I had the opportunity to speak to the court at the sentencing for Shane McGee. I was able to speak about how Shane’s actions on the morning of July 16 affected me–to describe my loss. I was also able to give my thoughts on his sentencing.
I knew I would want to say something, but I didn’t know what or how. Every time I tried to put my loss into words, I broke down and realized it was impossible.
I couldn’t give my thoughts on sentencing until I met Shane. I had introduced myself quickly to him and his mother at the courthouse when he pleaded guilty, but I had not talked with him. How could there exist another human being in this world who had such a profound affect on me and my family yet I knew nothing about him?! Did he know anything about who he killed that morning, what he took from this world?

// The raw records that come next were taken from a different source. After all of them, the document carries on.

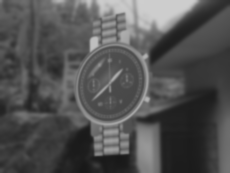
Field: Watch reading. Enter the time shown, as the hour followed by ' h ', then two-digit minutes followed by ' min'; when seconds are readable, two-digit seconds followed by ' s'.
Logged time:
1 h 39 min
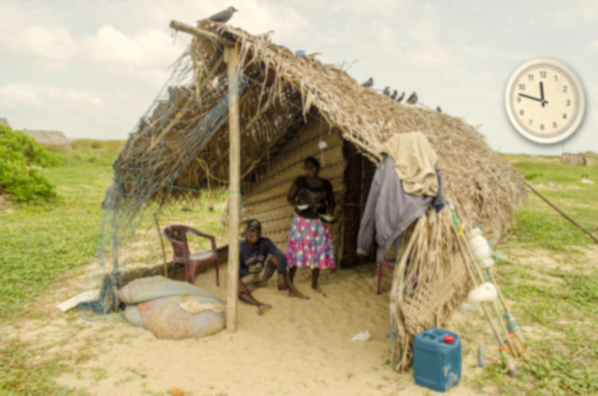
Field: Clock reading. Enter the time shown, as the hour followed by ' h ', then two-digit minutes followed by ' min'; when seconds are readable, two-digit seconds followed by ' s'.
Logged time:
11 h 47 min
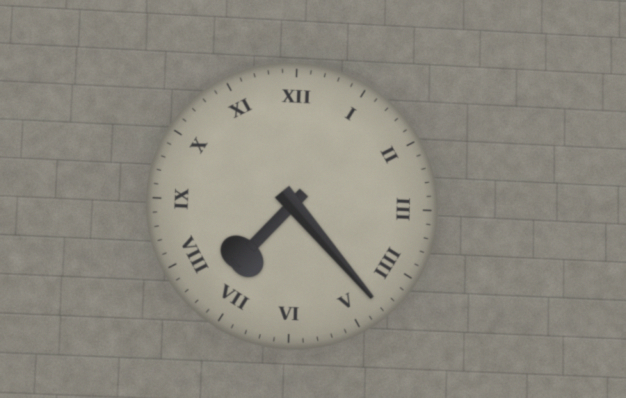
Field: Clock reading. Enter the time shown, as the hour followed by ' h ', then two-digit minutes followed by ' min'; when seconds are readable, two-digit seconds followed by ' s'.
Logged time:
7 h 23 min
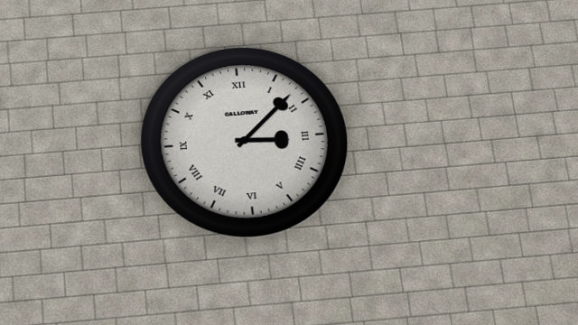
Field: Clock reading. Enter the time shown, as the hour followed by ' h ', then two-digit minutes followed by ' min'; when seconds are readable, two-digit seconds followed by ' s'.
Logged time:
3 h 08 min
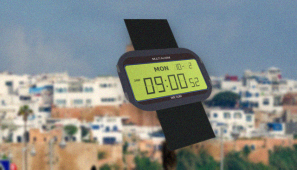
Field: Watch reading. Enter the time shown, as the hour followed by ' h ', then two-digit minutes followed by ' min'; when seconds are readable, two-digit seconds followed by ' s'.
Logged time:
9 h 00 min 52 s
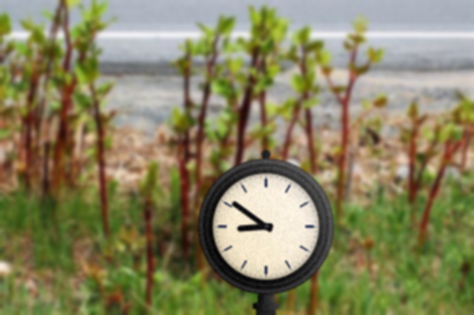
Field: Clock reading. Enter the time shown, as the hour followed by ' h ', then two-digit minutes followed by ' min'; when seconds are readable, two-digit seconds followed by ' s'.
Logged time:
8 h 51 min
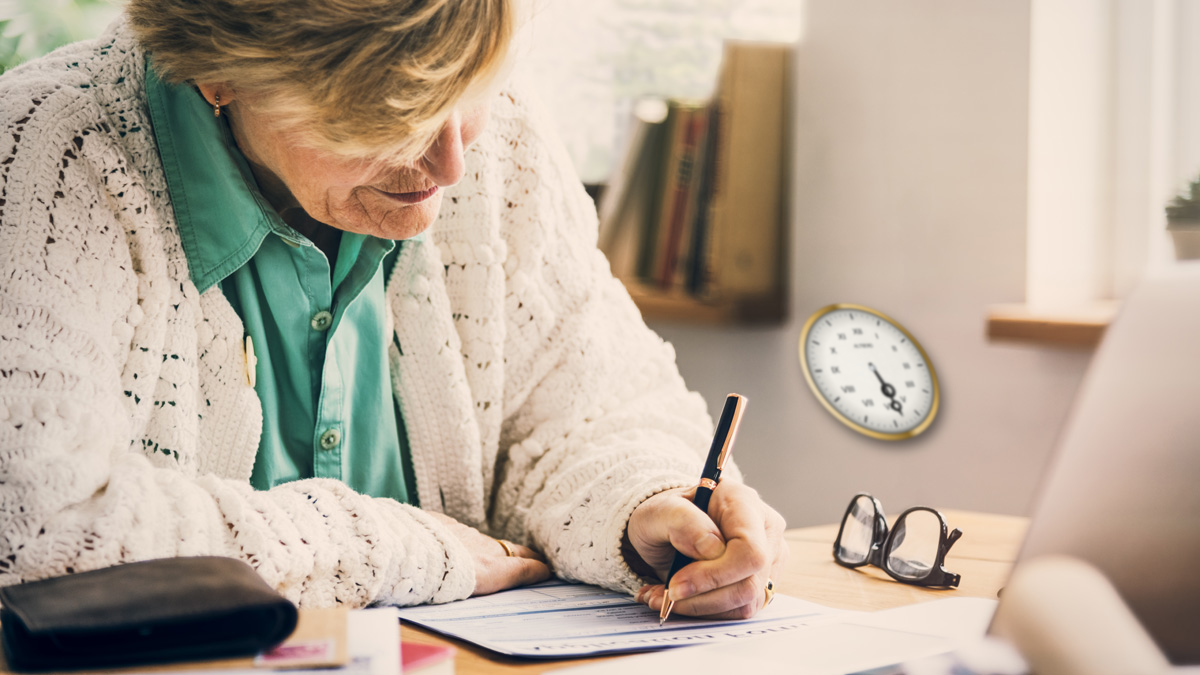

Our society’s justice system keeps the victim and offender completely separated, no contact, no information. Is that always best? Could there be situations where it may be a good thing for victim and offender to meet face to face to begin to work out any possible way to restore whatever can be restored on either side? I think so.
I met Shane face to face 2 days before I saw him again in court for his sentencing. At the sentencing, this is what I, more or less (lots of impromptu talking), said to the court:
“Dear Judge, Shane, all my friends and family, and all my fellow community members,
I am Patrick’s wife. My loss is unfathomable, ineffable. Any of my attempted words will only serve to cheapen or make trite the all-encompassing love, experience, life that Patrick and I shared.
I have here a few excerpts of letters and journal entries Patrick and I have written. Perhaps these letters can give you a glimpse of what we shared and is now forever ripped away:
My journal; July 16, 1991; exactly 17 years before Pat was struck
And now we’re getting married. Marriage–a big word. Rest of our lives together. Share everything.
I love him. I want to list everything I like about him, why I want to marry him, what marriage really means to me, and what promises, vows, agreements, pacts I want to make with him for the rest of our lives together.
I feel so lucky, so blessed, almost in a dream. I’ve dreamed of my “perfect” husband all my life, and now I’ve found him. We have a good relationship. I know he’s not perfect, and I know there are going to be trying times. But, with the attitudes, values, ideas, hopes, communication we have now, I really think we’ll be able to make it.
Change, growth, love, moment, life.
We need to remember ebb and flow, most importantly when it’s ebbing. It’s not good to be constantly apprehensive, anxious of these bad times–I need to live in the moment and appreciate it for all it’s worth!
Yet, at the same time, I need to be aware of the ebb and to accept it as part of life. Pat and I have talked of this.
My promise to him is to accept and even appreciate both the ebb and flow, the tears and the laughter, the ups and downs, winters and springs, and to not give up!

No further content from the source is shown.